• [EXERCISE DETAILS] What you return should be every line of the material, unchanged.

• [INFORMATION PROVIDED]
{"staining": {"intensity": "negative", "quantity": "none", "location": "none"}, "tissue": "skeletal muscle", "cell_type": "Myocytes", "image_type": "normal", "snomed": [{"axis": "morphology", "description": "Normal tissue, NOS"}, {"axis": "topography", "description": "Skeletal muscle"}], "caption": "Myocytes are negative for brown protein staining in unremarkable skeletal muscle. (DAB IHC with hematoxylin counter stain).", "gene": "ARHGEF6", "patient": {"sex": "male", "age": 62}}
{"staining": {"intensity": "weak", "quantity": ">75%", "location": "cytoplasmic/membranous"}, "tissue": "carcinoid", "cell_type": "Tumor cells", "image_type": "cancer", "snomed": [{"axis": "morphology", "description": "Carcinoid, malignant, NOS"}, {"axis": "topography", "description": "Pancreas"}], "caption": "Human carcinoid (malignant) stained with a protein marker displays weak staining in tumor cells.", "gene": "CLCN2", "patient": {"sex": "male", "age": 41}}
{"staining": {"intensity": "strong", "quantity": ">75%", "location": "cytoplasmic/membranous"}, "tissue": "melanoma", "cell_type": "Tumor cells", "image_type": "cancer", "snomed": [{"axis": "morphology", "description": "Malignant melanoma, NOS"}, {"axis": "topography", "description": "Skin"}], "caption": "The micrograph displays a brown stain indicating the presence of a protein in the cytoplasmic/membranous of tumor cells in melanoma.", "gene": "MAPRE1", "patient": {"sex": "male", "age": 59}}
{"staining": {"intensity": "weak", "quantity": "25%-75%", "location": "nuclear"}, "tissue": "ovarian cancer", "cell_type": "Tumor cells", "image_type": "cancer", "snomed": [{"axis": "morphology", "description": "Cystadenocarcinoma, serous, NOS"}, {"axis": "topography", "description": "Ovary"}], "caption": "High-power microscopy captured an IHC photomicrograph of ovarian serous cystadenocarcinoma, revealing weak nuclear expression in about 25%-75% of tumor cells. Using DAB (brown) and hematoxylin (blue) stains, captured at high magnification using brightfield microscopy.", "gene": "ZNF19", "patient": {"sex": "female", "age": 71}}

• [SOLUTION TO THIS EXERCISE]
{"staining": {"intensity": "negative", "quantity": "none", "location": "none"}, "tissue": "skeletal muscle", "cell_type": "Myocytes", "image_type": "normal", "snomed": [{"axis": "morphology", "description": "Normal tissue, NOS"}, {"axis": "topography", "description": "Skeletal muscle"}], "caption": "Myocytes are negative for brown protein staining in unremarkable skeletal muscle. (DAB IHC with hematoxylin counter stain).", "gene": "ARHGEF6", "patient": {"sex": "male", "age": 62}}
{"staining": {"intensity": "weak", "quantity": ">75%", "location": "cytoplasmic/membranous"}, "tissue": "carcinoid", "cell_type": "Tumor cells", "image_type": "cancer", "snomed": [{"axis": "morphology", "description": "Carcinoid, malignant, NOS"}, {"axis": "topography", "description": "Pancreas"}], "caption": "Human carcinoid (malignant) stained with a protein marker displays weak staining in tumor cells.", "gene": "CLCN2", "patient": {"sex": "male", "age": 41}}
{"staining": {"intensity": "strong", "quantity": ">75%", "location": "cytoplasmic/membranous"}, "tissue": "melanoma", "cell_type": "Tumor cells", "image_type": "cancer", "snomed": [{"axis": "morphology", "description": "Malignant melanoma, NOS"}, {"axis": "topography", "description": "Skin"}], "caption": "The micrograph displays a brown stain indicating the presence of a protein in the cytoplasmic/membranous of tumor cells in melanoma.", "gene": "MAPRE1", "patient": {"sex": "male", "age": 59}}
{"staining": {"intensity": "weak", "quantity": "25%-75%", "location": "nuclear"}, "tissue": "ovarian cancer", "cell_type": "Tumor cells", "image_type": "cancer", "snomed": [{"axis": "morphology", "description": "Cystadenocarcinoma, serous, NOS"}, {"axis": "topography", "description": "Ovary"}], "caption": "High-power microscopy captured an IHC photomicrograph of ovarian serous cystadenocarcinoma, revealing weak nuclear expression in about 25%-75% of tumor cells. Using DAB (brown) and hematoxylin (blue) stains, captured at high magnification using brightfield microscopy.", "gene": "ZNF19", "patient": {"sex": "female", "age": 71}}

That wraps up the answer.